Modern technology allows for a great deal of industrial
production to take place locally. As the cost of
transportation rises, even in purely economic terms the
advantage of local production for local markets increases.
It will be possible for fairly small localities to become
fairly self-sufficient. A world economy organized in this
way will be far more sustainable than the globalized one.
In a
decentralized economy, the domination of the real economy by
the paper one will also be greatly reduced. As the paper
economy becomes ever more fragile, this reduction of its
role will also be crucial to the capacity of people to
survive the crises we will undoubtedly face. The making of
vast fortunes with no contribution to the real economy will
be much rarer.
13. Conclusion
We have been
barraged by propaganda telling us that the economic
globalization to which we are now subjected is inevitable,
that no other world is possible. This is a lie, and its
exposure as such is of the greatest importance for all the
inhabitants of this planet. Actually the indefinite
continuation of this globalization is not even possible. The
global economy will collapse. Fortunately, another
world is possible.
Modern
technology and communications are as compatible with a
decentralized society as with the extreme centralization
that goes with globalization. Globalization is a choice,
not a necessity. Most of those who have chosen it have done
so out of false expectations.

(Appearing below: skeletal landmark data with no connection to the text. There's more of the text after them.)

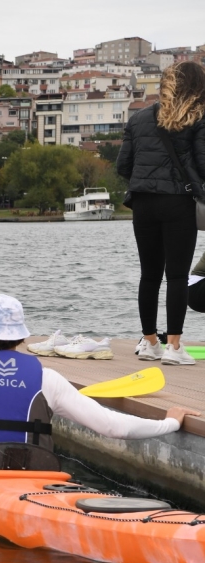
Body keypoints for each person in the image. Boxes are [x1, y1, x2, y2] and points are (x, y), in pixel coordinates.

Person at [0, 294, 199, 470]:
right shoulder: (48, 379)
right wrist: (169, 423)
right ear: (20, 337)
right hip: (33, 479)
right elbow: (113, 427)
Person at [116, 61, 205, 366]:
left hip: (142, 202)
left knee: (149, 275)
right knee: (177, 275)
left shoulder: (139, 118)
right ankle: (175, 347)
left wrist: (146, 182)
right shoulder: (197, 118)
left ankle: (151, 341)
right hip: (178, 201)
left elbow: (122, 166)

Those who have persuaded them
both of its benefits and of its inevitability benefit
greatly in the short run. They too will lose in the
inevitable collapse.
The clearer
we become about the other world that is possible, the more
attractively we portray it, the more we stop the destructive
advance of globalization, the more we actualize elements of
the possible world, the more we will reduce the suffering
that is the inevitable outcome of current global policies.